**Passage provided:**
══════════════════════════════
Damn! I was going to try and be nice.
But then, I wasn’t in San Francisco to be nice. I wasn’t there to investigate, experience, or explain the full sweep of NoCal culture and cuisine, to bring enlightenment or illumination or a new perspective to a complex and interesting subject. I was in the region for one reason and one reason alone: to eat at the French Laundry.
I was worried about this part of the jaunt. Even getting a reservation at the Laundry can be a lengthy and difficult process, and the prospect of chef/owner Thomas Keller allowing me, Mr Obnoxious Don’t Eat Fish on Monday, to eat in his dining room at short notice – while a camera crew shot the kitchen and dining room during service – seemed doubtful. Keller, very likely America’s greatest homegrown chef, had, as I pointed out in an E-mail to him, absolutely nothing to gain by allowing my spiteful presence through his doors. A journeyman knucklehead like me was hardly going to dazzle or impress. Instead, I threw myself cravenly at his mercy, pleaded for any consideration I could get: Professional courtesy? Curiosity? Pity? I’d take it, I told him, anyway I could get it.
Being the shrewd, conspiratorial, paranoid second-guesser that I am, I made damn sure, while Keller considered my request, to pad my guest list for the proposed meal with the heaviest-hitting, friend-in-common, high-octane bunch I could find. Even if Keller thought me an utter swine and an opportunistic hustler, my dinner companions would be sure to get his attention.
I put my end of dinner at the French Laundry together like a bank job. Enticed through threats, promises, and guarantees of an all-expenses-paid trip to what was sure to be a memorable meal, they came one by one. They knew who Thomas Keller was, just as he surely knew them.
From Palm Beach, dragged away from Easter dinner with his family, came Michael Ruhlman, the coauthor (with Keller) of
The French Laundry Cookbook
. We’d met only recently, at an evening of senseless debauchery and overindulgence at the Siberia Bar in New York. He’d written two other books,
The Making of a Chef
and
The Soul of a Chef
, which I’d really enjoyed; I’d found from his prose that Michael, like no other nonchef writers I know, understands the glories of veal stock, the grim realities of kitchen grease, the hard kernel of truth about what really makes people want to cook professionally – and why. He generously agreed to join me in my bold but weird venture.
Scott Bryan flew in from New York. He’s an old crony by now. I’d met him through his food. I’m a regular customer at his three-star restaurant, Veritas, and we’ve become friends over the years. If you ever read in the papers about some ugly incident at a midtown bar involving me, a blunt object, and a vegetarian, chances are Scott will have been in the room when they clapped on the manacles. I’d written gushingly (and sincerely) about him in my earlier book, and I assured him that even though there would be TV cameras floating around like airborne pests, there was no script, no plan, and that all he had to do was show up in San Francisco, pile into a car, and eat what would very likely be a fantastic meal.
══════════════════════════════
Part of a data file:
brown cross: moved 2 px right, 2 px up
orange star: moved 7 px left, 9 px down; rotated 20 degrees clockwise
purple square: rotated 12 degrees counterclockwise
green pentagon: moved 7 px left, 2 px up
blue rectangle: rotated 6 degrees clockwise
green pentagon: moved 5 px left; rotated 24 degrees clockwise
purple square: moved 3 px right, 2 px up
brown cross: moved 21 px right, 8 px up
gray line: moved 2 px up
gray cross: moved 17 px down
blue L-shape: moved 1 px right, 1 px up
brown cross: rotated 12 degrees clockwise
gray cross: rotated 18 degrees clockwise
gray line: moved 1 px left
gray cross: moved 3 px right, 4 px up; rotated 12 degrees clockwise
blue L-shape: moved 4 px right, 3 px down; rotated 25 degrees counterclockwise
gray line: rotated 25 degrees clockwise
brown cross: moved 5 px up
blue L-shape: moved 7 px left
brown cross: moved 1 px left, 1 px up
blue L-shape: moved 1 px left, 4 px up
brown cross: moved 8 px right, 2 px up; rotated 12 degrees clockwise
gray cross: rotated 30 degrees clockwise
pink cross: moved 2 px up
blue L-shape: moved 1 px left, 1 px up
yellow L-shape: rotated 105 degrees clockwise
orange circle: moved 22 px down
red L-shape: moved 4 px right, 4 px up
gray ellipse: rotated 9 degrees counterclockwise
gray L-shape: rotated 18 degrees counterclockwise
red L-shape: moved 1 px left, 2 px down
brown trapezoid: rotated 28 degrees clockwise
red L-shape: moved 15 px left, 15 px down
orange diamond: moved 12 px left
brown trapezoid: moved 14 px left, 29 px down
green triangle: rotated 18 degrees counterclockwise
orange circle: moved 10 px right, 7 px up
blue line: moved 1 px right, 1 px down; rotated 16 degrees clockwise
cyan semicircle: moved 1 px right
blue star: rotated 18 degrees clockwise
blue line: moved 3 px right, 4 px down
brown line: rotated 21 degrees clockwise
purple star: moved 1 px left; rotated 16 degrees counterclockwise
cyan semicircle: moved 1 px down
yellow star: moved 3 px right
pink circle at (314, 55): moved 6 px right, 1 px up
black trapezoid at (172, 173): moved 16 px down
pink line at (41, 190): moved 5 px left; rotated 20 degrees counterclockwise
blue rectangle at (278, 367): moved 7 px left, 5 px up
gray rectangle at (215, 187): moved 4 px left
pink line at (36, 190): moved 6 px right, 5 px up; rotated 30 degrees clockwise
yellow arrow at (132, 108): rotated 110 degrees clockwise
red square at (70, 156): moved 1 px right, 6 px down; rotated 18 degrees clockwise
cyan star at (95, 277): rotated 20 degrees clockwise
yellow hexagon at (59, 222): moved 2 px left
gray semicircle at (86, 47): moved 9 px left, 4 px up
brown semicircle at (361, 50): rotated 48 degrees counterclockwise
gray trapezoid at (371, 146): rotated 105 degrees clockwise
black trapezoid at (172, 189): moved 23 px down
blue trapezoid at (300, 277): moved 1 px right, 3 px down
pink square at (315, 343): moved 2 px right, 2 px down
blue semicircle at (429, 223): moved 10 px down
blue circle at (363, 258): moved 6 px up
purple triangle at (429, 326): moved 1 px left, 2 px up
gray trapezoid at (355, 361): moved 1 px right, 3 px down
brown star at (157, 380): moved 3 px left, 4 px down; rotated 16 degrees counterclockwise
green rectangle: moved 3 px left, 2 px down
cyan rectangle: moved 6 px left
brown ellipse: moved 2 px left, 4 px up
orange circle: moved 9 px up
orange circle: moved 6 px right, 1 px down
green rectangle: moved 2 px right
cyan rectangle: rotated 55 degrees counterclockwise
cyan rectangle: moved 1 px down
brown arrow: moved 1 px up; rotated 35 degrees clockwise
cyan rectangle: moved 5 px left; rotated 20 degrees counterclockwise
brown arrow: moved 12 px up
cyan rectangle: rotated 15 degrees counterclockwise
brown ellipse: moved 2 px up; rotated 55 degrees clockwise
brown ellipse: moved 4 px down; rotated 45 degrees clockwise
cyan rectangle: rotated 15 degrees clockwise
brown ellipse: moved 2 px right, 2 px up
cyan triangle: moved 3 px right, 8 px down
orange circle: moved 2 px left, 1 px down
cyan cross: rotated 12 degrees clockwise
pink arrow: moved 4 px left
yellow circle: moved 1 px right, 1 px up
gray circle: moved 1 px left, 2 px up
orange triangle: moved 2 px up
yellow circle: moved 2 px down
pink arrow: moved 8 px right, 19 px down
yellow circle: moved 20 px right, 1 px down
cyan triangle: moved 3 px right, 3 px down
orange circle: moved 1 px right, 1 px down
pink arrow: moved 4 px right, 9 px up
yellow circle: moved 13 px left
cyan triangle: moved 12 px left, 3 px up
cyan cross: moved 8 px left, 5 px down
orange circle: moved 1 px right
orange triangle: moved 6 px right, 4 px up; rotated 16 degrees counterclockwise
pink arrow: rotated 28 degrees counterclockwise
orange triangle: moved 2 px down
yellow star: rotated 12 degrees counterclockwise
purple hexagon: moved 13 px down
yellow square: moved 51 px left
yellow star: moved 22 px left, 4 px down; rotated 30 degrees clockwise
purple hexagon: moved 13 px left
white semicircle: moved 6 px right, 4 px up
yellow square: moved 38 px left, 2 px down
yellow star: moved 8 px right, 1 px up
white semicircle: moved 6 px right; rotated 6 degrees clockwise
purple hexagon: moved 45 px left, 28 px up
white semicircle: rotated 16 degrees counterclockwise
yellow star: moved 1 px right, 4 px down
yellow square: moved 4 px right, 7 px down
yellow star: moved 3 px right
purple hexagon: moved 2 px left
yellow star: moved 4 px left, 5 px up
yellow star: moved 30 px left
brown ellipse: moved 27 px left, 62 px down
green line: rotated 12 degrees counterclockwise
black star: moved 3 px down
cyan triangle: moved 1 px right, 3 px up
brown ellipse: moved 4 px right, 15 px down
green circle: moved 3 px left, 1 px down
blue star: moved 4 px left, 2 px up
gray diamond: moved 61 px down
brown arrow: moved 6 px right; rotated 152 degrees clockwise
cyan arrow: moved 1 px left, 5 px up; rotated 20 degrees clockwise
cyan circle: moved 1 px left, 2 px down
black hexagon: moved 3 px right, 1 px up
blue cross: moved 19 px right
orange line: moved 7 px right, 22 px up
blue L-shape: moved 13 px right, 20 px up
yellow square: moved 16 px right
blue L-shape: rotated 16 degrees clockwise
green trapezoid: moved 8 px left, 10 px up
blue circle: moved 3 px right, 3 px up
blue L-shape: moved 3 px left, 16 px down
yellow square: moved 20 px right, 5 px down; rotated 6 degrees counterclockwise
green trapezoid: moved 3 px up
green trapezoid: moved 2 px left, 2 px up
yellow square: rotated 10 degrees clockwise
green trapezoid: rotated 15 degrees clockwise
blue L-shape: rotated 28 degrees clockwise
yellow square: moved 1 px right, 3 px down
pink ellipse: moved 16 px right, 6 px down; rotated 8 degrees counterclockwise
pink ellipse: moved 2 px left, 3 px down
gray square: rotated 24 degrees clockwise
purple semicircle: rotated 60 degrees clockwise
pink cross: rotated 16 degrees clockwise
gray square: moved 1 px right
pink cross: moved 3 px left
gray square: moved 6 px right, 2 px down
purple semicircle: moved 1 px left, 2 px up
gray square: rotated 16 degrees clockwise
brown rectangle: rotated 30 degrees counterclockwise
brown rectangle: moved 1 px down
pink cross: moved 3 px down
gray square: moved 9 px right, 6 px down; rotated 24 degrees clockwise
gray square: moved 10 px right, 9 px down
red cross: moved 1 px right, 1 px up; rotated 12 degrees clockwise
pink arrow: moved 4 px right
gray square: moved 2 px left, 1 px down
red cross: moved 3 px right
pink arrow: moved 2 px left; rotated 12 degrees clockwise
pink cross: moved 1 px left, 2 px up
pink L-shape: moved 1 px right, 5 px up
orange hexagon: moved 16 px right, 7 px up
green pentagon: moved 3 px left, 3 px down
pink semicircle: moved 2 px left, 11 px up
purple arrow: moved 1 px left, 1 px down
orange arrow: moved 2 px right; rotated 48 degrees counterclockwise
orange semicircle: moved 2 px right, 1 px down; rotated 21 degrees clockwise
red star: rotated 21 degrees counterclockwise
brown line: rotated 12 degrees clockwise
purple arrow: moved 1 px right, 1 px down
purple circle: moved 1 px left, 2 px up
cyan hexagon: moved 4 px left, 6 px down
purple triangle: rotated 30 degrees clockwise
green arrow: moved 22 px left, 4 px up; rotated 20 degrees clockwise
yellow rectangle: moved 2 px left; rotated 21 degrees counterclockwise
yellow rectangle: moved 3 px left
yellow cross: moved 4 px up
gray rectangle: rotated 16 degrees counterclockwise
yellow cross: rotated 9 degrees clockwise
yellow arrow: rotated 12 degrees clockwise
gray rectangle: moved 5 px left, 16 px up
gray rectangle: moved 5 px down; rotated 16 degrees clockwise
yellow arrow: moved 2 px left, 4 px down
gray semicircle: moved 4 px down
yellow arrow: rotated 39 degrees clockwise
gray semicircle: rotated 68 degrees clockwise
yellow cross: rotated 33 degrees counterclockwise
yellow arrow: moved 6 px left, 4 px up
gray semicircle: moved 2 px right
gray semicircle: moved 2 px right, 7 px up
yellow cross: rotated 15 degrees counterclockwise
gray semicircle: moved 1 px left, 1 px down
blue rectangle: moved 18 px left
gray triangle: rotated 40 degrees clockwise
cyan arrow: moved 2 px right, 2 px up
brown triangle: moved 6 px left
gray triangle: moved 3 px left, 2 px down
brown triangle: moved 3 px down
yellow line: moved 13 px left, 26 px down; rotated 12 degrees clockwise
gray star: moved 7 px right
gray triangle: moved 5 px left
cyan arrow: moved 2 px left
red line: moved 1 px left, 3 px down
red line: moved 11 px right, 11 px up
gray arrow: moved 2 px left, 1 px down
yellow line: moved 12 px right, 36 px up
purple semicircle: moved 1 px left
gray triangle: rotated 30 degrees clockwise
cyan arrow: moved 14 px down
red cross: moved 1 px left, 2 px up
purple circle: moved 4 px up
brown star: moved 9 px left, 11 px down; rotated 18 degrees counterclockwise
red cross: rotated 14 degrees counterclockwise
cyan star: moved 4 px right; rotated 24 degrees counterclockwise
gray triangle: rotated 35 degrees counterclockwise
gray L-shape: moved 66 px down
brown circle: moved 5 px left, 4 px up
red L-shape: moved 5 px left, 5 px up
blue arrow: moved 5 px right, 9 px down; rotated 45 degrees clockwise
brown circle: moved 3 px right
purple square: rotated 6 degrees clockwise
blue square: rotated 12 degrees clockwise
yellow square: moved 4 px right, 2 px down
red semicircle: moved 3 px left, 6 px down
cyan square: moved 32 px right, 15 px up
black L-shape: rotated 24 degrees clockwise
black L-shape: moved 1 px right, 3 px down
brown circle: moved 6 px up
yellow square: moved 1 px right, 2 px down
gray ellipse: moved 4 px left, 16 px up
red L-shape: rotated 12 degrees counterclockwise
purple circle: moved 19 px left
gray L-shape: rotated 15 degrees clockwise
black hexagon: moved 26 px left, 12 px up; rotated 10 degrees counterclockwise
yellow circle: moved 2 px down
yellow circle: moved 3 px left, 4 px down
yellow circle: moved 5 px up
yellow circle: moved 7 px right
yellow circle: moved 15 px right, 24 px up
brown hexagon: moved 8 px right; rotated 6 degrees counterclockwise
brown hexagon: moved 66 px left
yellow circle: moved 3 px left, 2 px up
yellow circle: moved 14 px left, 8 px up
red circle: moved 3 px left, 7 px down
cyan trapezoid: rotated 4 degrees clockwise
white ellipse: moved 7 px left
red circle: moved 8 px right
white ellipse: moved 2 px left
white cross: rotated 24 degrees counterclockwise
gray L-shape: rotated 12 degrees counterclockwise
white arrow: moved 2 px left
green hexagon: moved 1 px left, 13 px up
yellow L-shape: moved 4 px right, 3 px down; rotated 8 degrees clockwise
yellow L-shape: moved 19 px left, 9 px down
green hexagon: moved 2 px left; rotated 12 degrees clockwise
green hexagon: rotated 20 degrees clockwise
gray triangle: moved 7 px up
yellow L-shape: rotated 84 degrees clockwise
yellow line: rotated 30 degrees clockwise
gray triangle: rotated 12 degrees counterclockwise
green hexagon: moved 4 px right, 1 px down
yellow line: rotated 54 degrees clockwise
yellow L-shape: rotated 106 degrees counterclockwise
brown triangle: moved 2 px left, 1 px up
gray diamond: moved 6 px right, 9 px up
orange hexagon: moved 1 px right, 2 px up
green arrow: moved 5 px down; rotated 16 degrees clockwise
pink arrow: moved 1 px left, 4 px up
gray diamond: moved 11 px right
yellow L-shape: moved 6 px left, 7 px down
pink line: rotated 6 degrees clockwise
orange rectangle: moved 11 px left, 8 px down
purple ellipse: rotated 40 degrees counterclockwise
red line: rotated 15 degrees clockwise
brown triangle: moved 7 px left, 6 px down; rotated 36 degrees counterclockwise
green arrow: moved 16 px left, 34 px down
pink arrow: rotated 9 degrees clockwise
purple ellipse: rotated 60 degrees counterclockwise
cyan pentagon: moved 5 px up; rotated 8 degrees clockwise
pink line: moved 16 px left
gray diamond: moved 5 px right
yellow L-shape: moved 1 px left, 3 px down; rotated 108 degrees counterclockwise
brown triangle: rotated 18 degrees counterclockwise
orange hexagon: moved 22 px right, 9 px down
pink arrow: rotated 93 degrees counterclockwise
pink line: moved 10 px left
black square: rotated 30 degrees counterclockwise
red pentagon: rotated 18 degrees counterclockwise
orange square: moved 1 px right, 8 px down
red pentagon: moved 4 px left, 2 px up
══════════════════════════════
**Exercise description:** In the passage about dinner at the French Laundry, what is the name of Scott Bryan's three-star restaurant?

**Result of this task:** Veritas